What you need to do
What you return must be the full listing, word for word, with no images in it.

Exercise data
━━━━━━━━━━
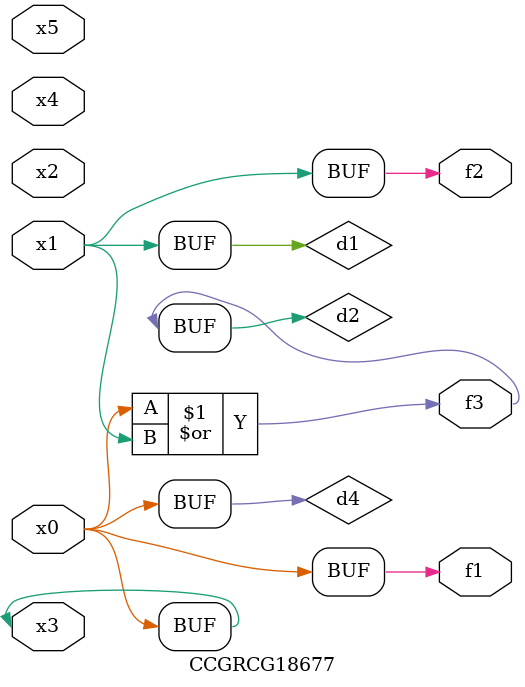
<source format=v>
module CCGRCG18677(
	input x0, x1, x2, x3, x4, x5,
	output f1, f2, f3
);

	wire d1, d2, d3, d4;

	and (d1, x1);
	or (d2, x0, x1);
	nand (d3, x0, x5);
	buf (d4, x0, x3);
	assign f1 = d4;
	assign f2 = d1;
	assign f3 = d2;
endmodule

</source>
━━━━━━━━━━
Solved exercise
<source format=v>
module CCGRCG18677(
	input x0, x1, x2, x3, x4, x5,
	output f1, f2, f3
);

	wire d1, d2, d3, d4;

	and (d1, x1);
	or (d2, x0, x1);
	nand (d3, x0, x5);
	buf (d4, x0, x3);
	assign f1 = d4;
	assign f2 = d1;
	assign f3 = d2;
endmodule

</source>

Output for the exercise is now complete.